Fred "Rusty" Gage receives Allen Distinguished Investigator Award to reveal biology of Alzheimer’s disease

(Originally published by The Salk Institute)

July 14, 2015

Rusty Gage

Rusty Gage is professor in Salk's Laboratory of Genetics and co-director of the Kavli Institute for Brain and Mind at UC San Diego. (Image credit: Salk Institute for Biological Studies)

The Salk Institute today announced that Fred "Rusty" Gage, Salk professor in the Laboratory of Genetics, has been selected as one of five recipients of the Paul G. Allen Family Foundation’s Allen Distinguished Investigator (ADI) program and will be awarded $1.5 million to conduct his research. These researchers have projects aimed at uncovering the elusive biological foundations of Alzheimer’s disease. The projects are funded at a total of $7 million over three years.

Alzheimer’s disease is the sixth leading cause of death in the United States, impacting an estimated 5.3 million Americans. Currently, someone develops Alzheimer’s every 67 seconds, with that number projected to grow to every 33 seconds by 2050.

Despite widespread research into treatments for Alzheimer’s disease, there is a staggering 99.6% failure rate in clinical trials to bring new treatments to market.

“We cannot hope to fight Alzheimer’s until we understand the basic biology that underlies the onset and progression of disease,” says Tom Skalak, executive director for Science and Technology for the Paul G. Allen Family Foundation. “The Allen Distinguished Investigator projects will provide crucial fresh direction in Alzheimer’s disease research, in part because they include team member perspectives both from within and outside the Alzheimer’s field. We know that these kinds of creative, cutting-edge projects will produce new diagnostics, treatments or even cures for this devastating disease.”

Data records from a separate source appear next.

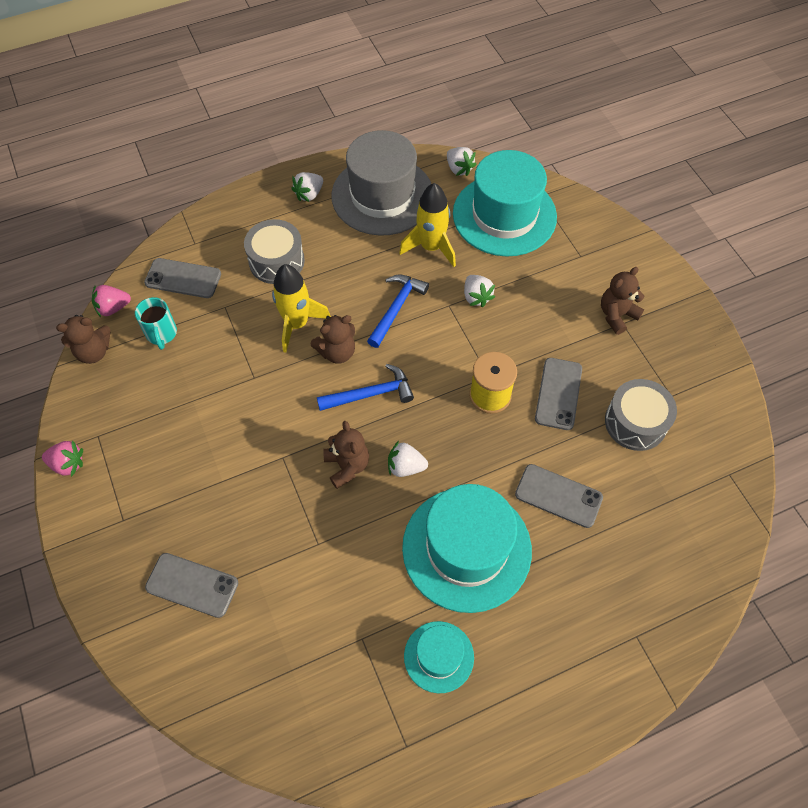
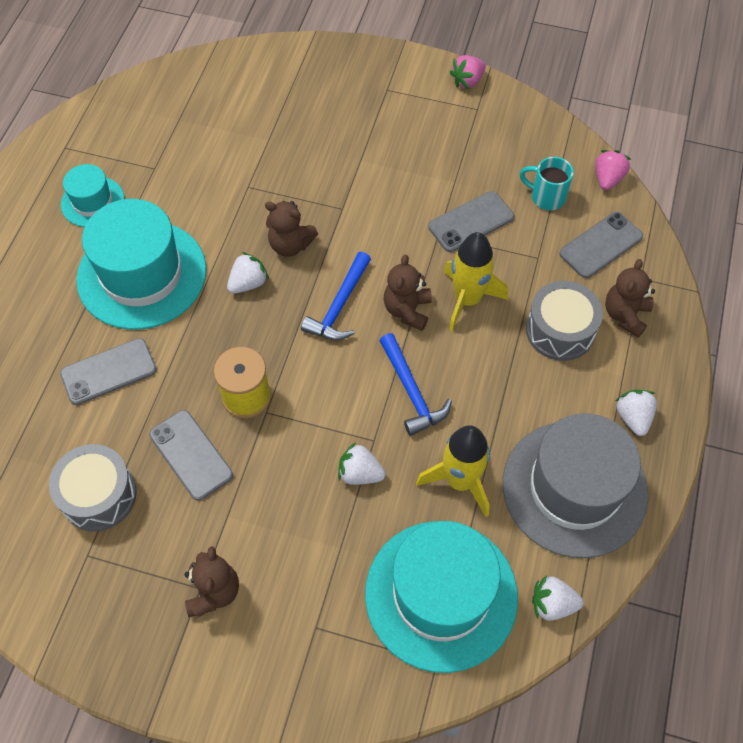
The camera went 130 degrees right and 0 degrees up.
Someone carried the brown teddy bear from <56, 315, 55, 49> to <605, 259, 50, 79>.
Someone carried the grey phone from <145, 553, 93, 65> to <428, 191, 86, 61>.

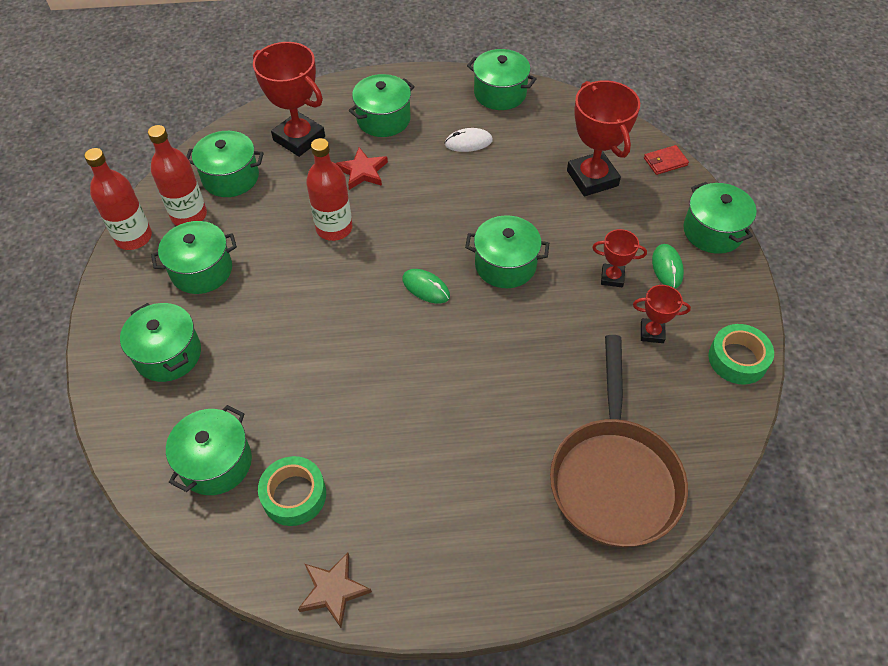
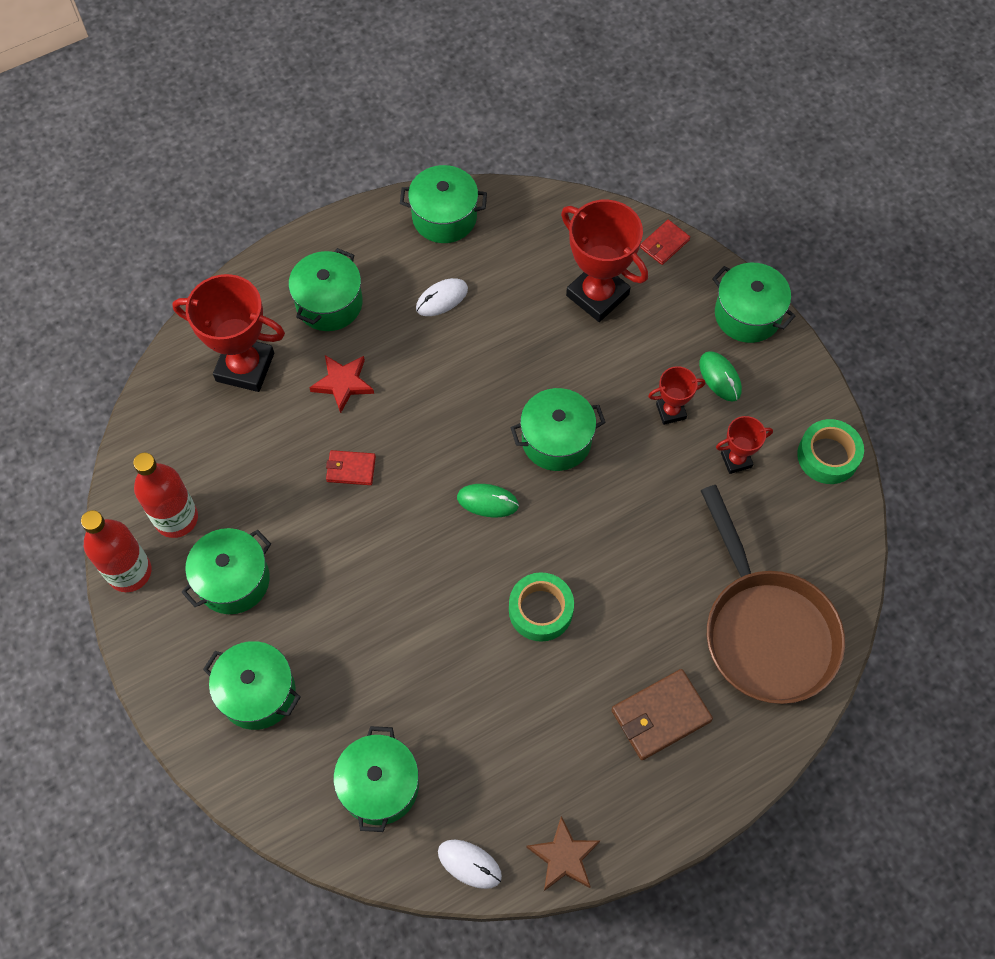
The camera went 25 degrees left and 10 degrees up.
Someone took away the green pot at <186, 131, 78, 66>.
Someone swapped the red bottle at <306, 138, 47, 103> for the red wallet at <326, 450, 50, 35>.
Someone carried the green tape from <258, 456, 68, 70> to <509, 572, 65, 70>.
Someone put down the brown wallet at <611, 669, 102, 91>.
Someone put down the white mouse at <438, 840, 64, 49>.

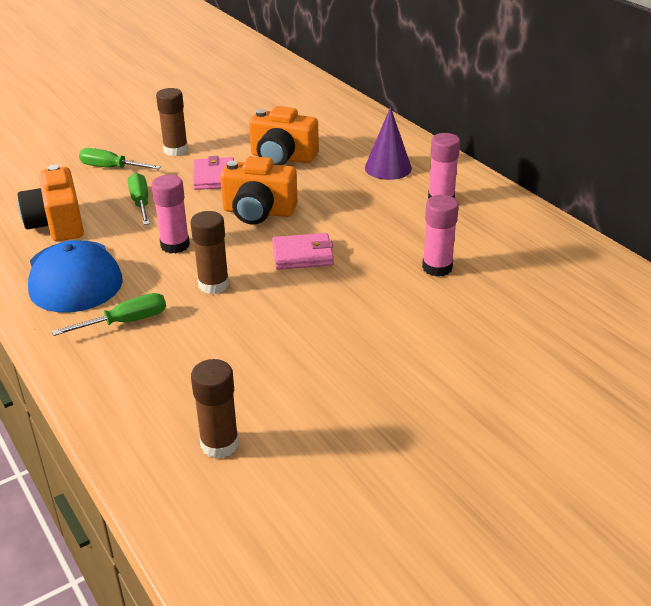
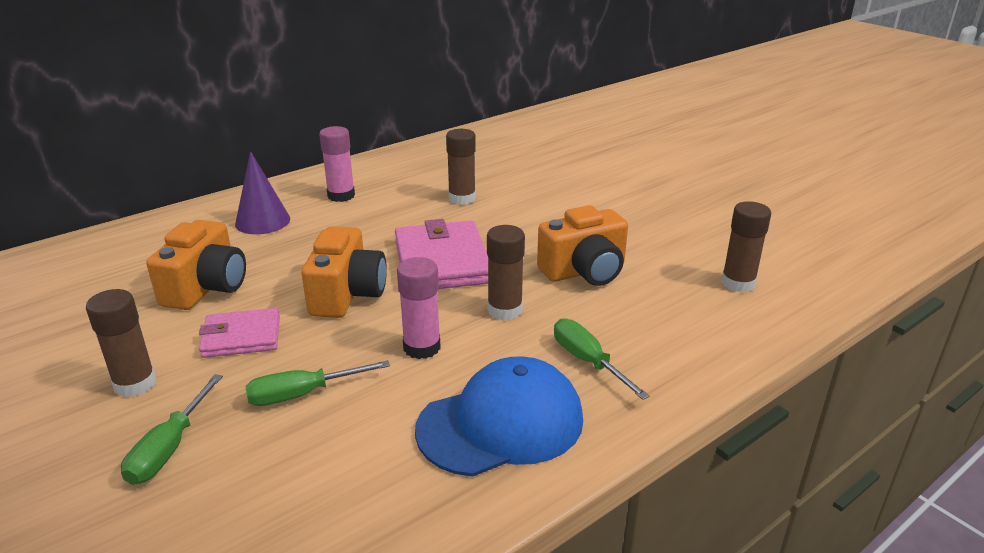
The camera went 95 degrees left and 5 degrees down.
Someone carried the orange camera from <18, 165, 66, 77> to <537, 205, 91, 81>.
Someone repainted the pink glue stick at <422, 195, 37, 82>, which became the brown glue stick at <446, 129, 30, 76>.
Someone scaled the pink wallet at <272, 233, 62, 37> by 1.66.

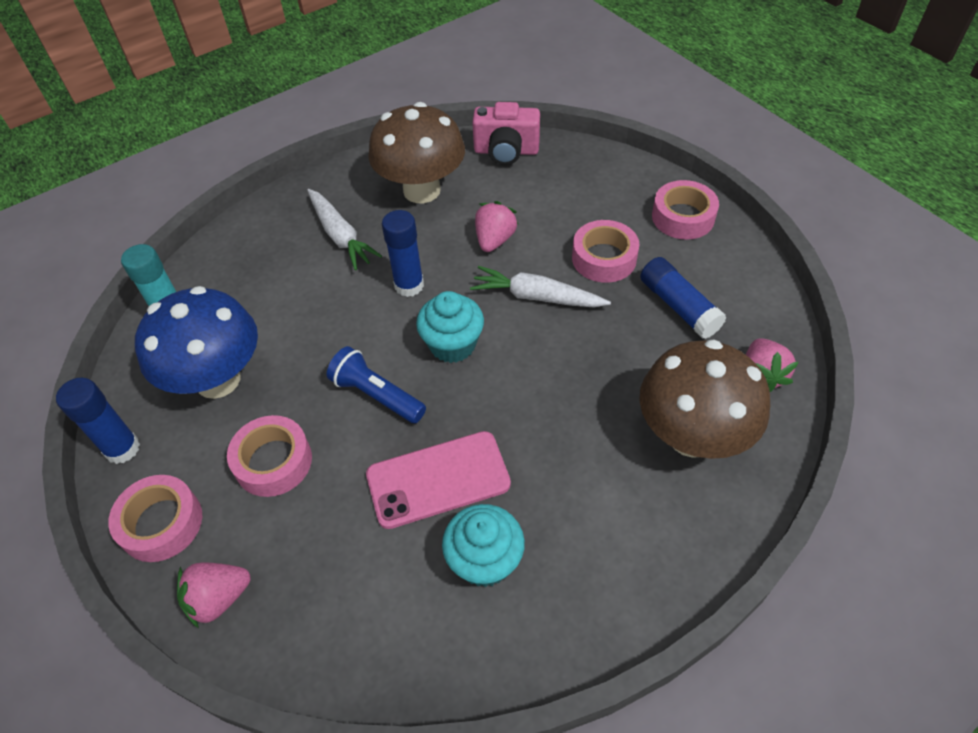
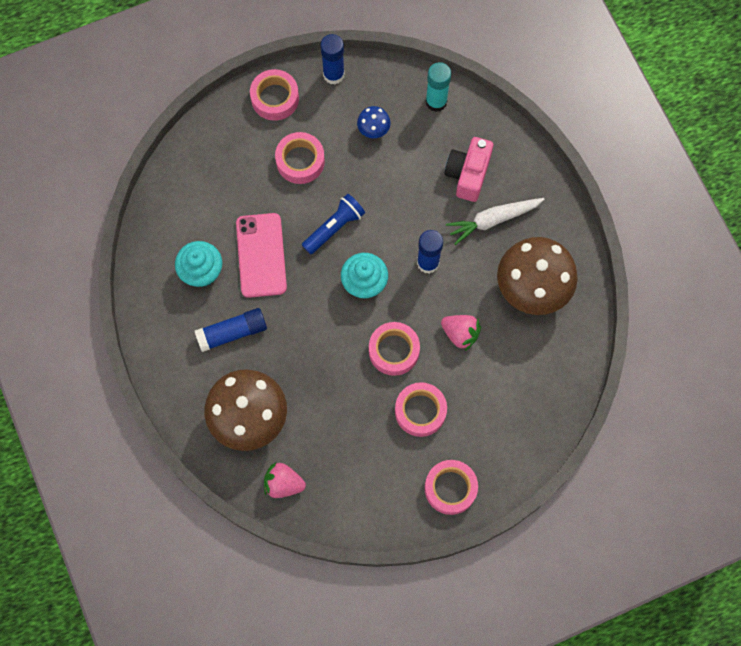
The camera went 100 degrees right and 20 degrees up.
Someone carried the pink camera from <472, 102, 68, 63> to <444, 137, 49, 65>.
Someone carried the blue glue stick from <640, 257, 87, 82> to <195, 308, 72, 44>.
Someone swapped the white carrot at <470, 266, 141, 42> for the pink tape at <369, 322, 51, 54>.
Someone scaled the blue mushroom at <135, 286, 123, 113> by 0.44.
Someone took away the pink strawberry at <177, 563, 74, 65>.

Gage, who is co-director of the Kavli Institute for Brain and Mind at the University of California, San Diego and the Vi and John Adler Chair for Research on Age-Related Neurodegenerative Disease, studies the underlying cellular and molecular mechanisms of neurogenesis and neurodegeneration to develop avenues to repair damaged or aging brains, such as in Alzheimer’s. The goal of Gage’s research effort with this award is to separate out the role of aging from the role of disease in Alzheimer’s disease progression. Gage will use cutting-edge cell culture methods capable of developing patient-specific neurons, as well as high-throughput RNA sequencing and bioinformatics analysis, to compare changes in gene expression due to age with changes specific to Alzheimer’s disease. Since both aging and disease impact neuron function, synapses and network function, this work will provide valuable insights into the role of normal aging in disease progression.

Through the ADI program, the Paul G. Allen Family Foundation seeks to open new frontiers in science by supporting early-stage research that incorporates novel, creative and ambitious approaches with the potential to reinvent entire fields. The call for proposals in Alzheimer’s research focused on generating insight into the basic biological foundations of Alzheimer’s, with an emphasis on cell biology, and called for multidisciplinary teams that included researchers with a background in Alzheimer’s paired with scientists who bring fresh perspectives from outside the field.